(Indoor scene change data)
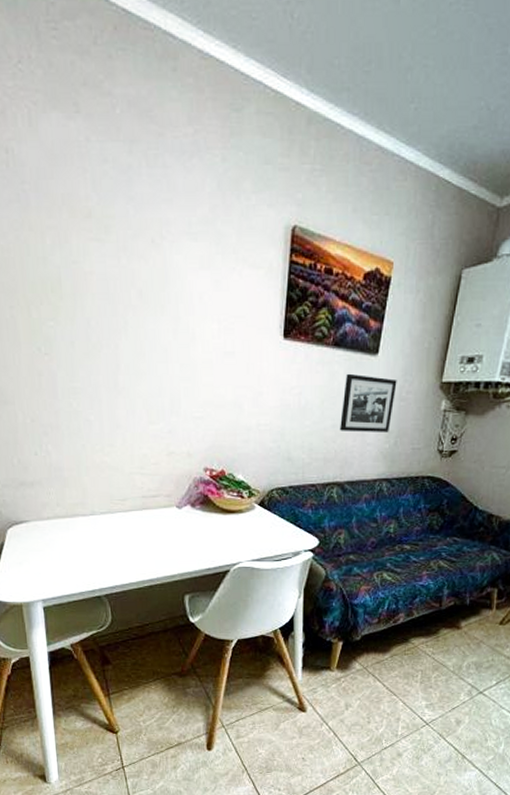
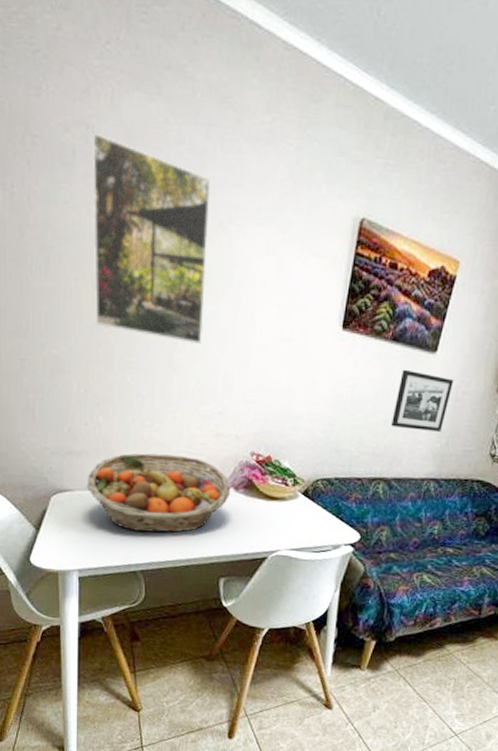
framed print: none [12,156,145,364] -> present [92,132,211,344]
fruit basket: none [41,477,188,557] -> present [86,453,231,533]

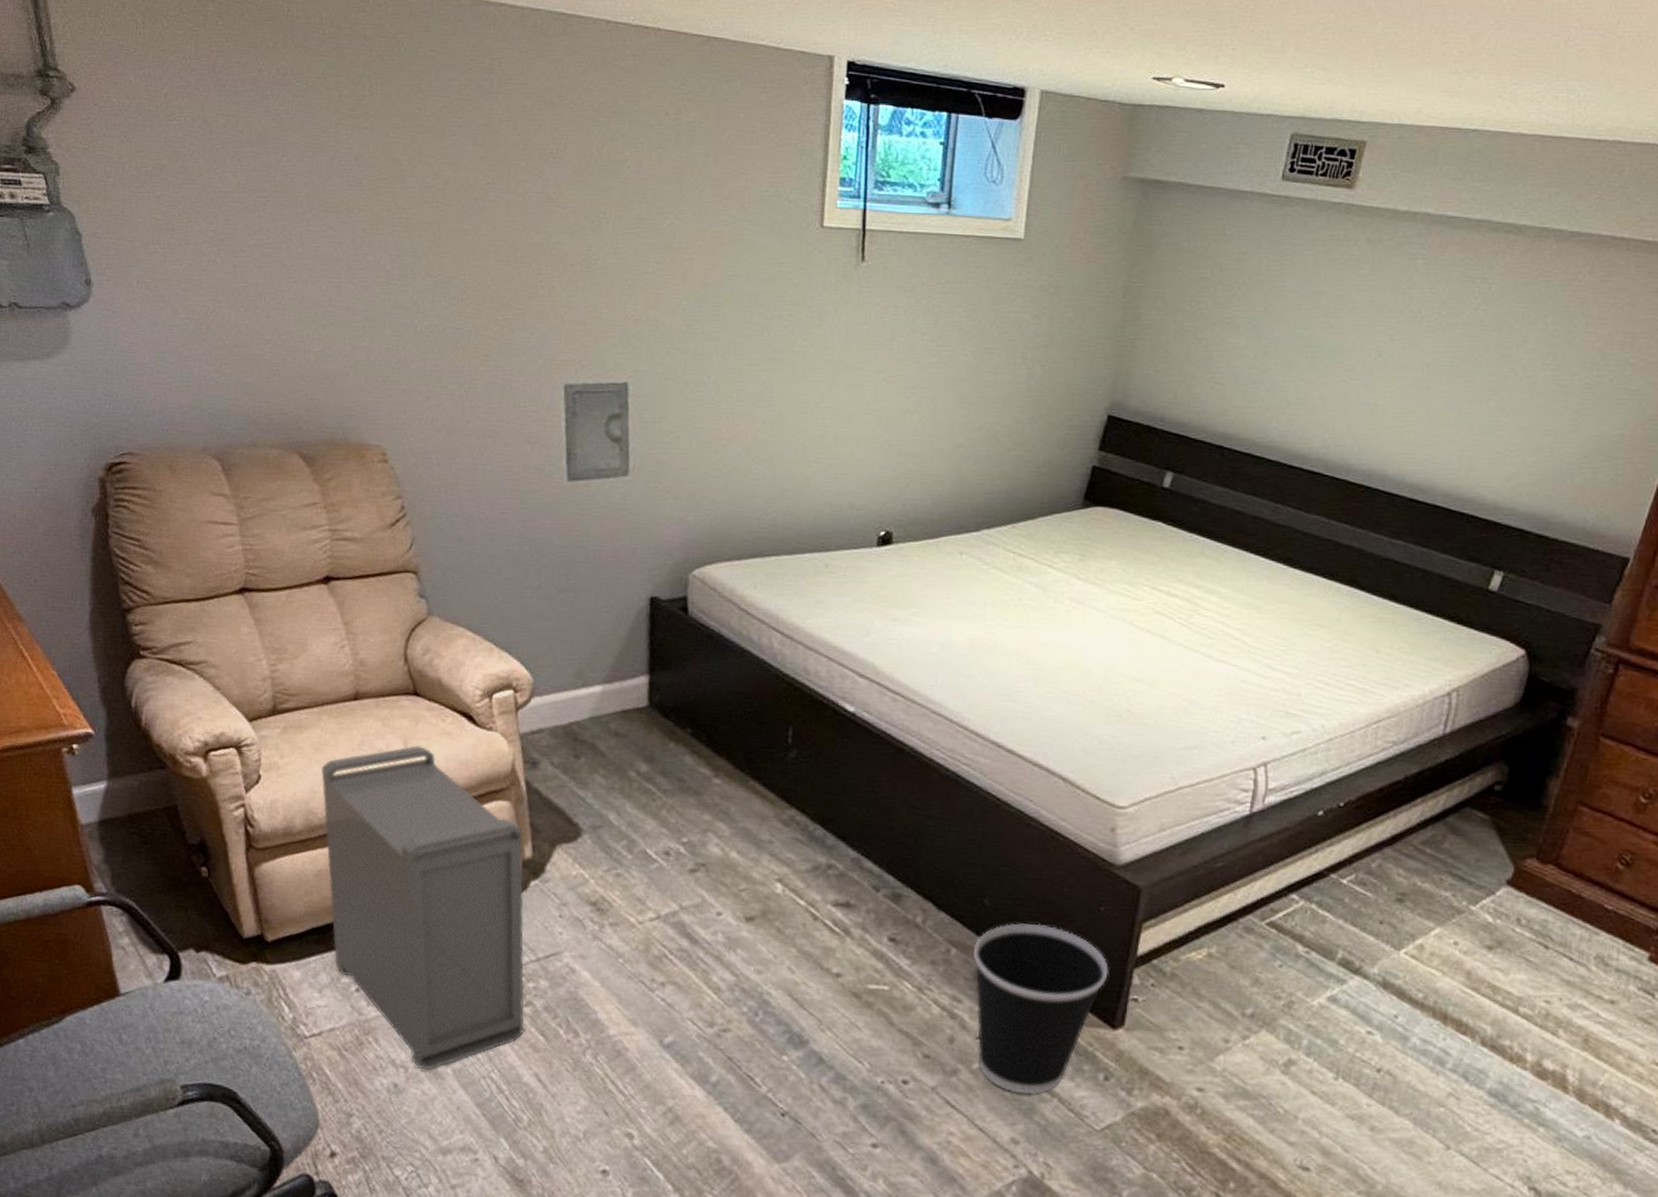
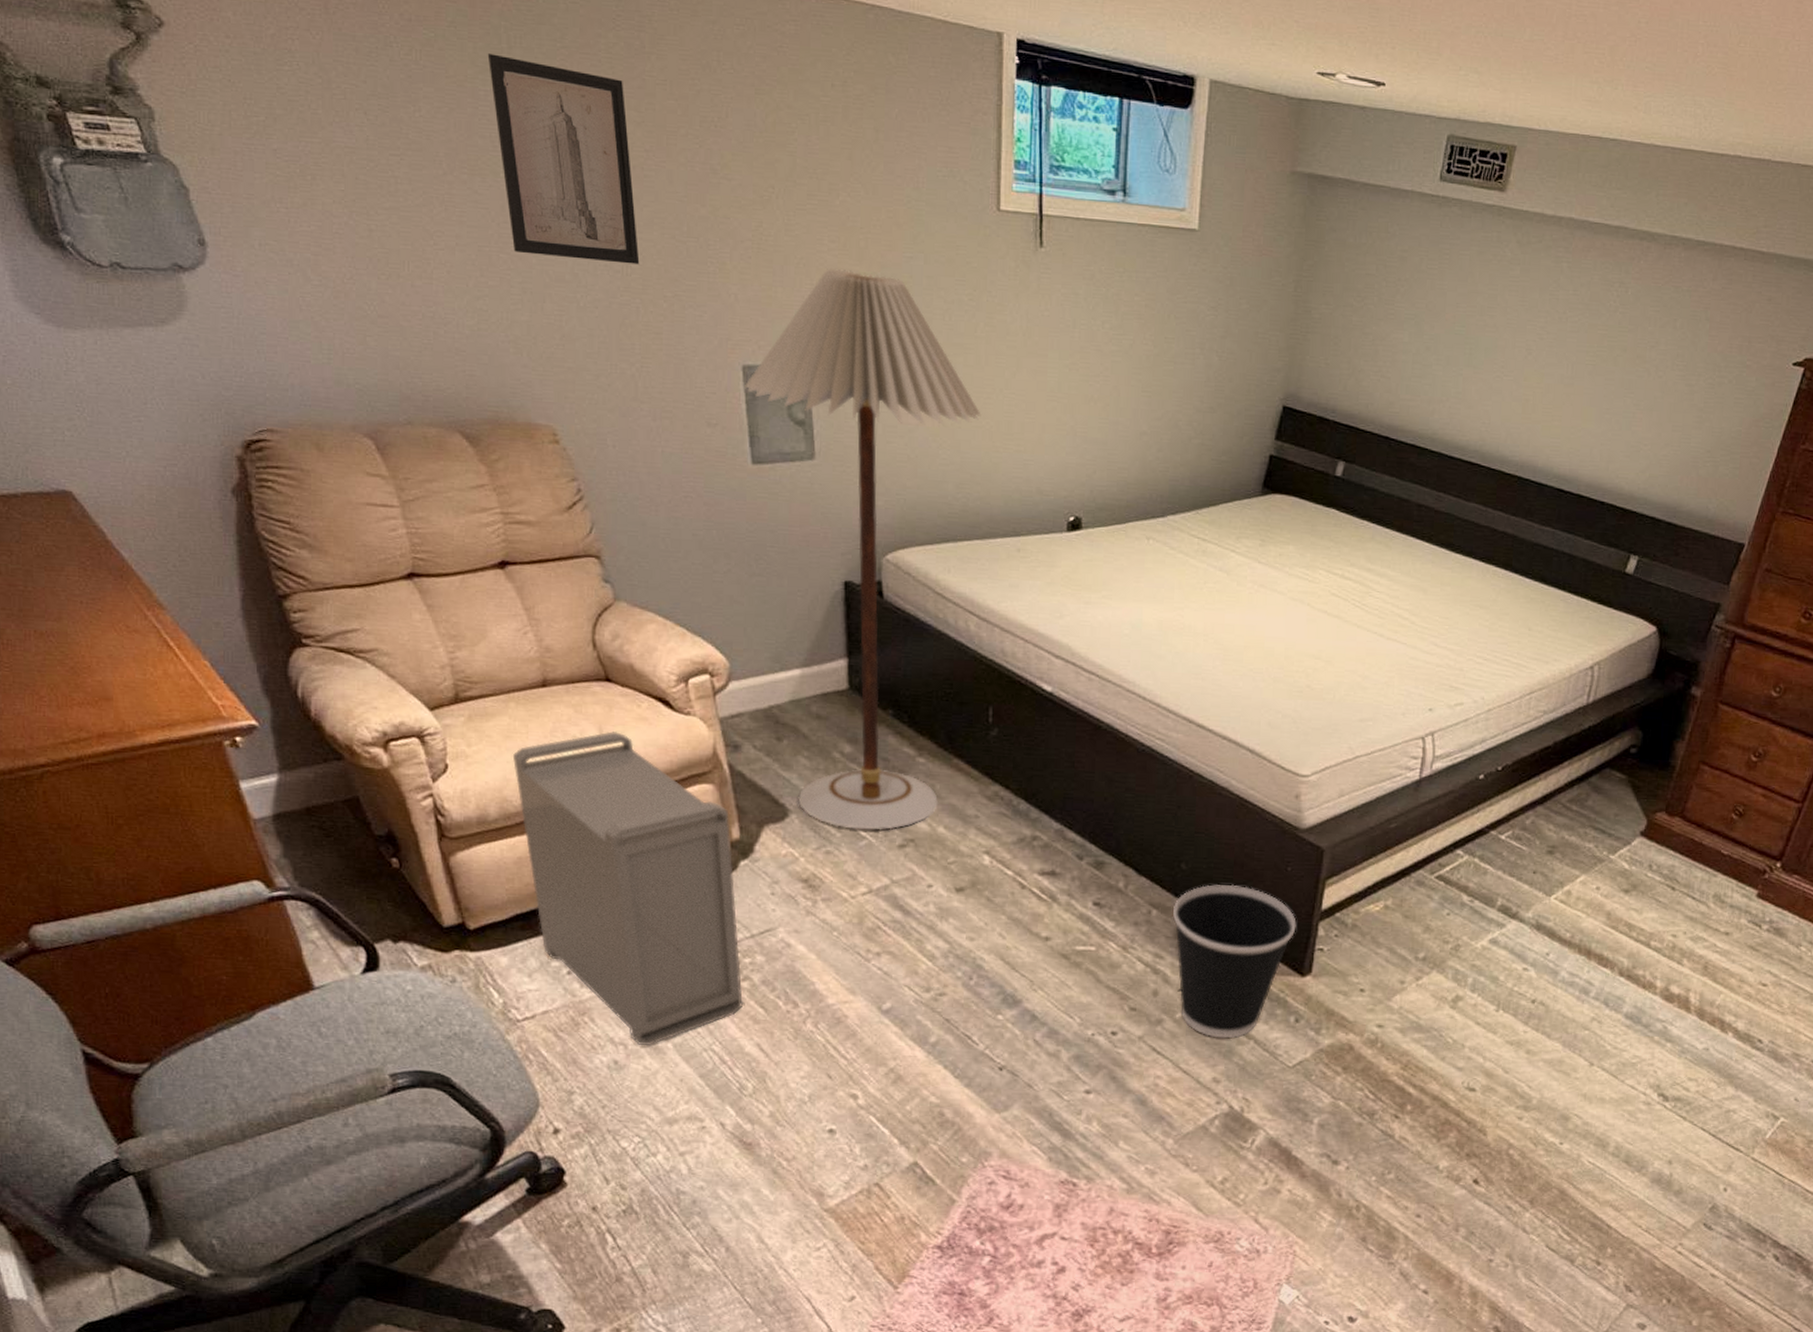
wall art: none [351,100,475,291] -> present [487,53,640,265]
floor lamp: none [564,289,795,853] -> present [743,268,981,830]

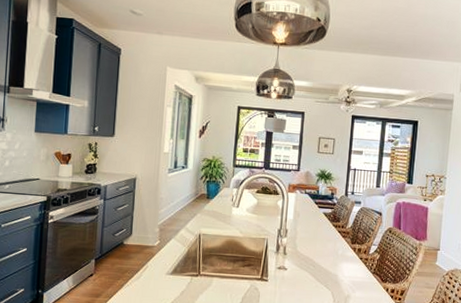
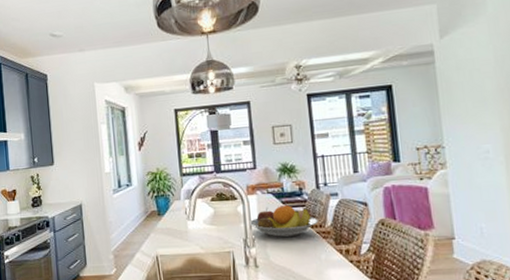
fruit bowl: none [285,205,342,232] -> present [249,205,318,237]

# PROBLEM TO WORK ON
Omit the pictures, then output every record exactly as given.

# ANSWER FOR THIS EXERCISE
framed print: none [12,156,145,364] -> present [92,132,211,344]
fruit basket: none [41,477,188,557] -> present [86,453,231,533]

wall art: none [351,100,475,291] -> present [487,53,640,265]
floor lamp: none [564,289,795,853] -> present [743,268,981,830]

fruit bowl: none [285,205,342,232] -> present [249,205,318,237]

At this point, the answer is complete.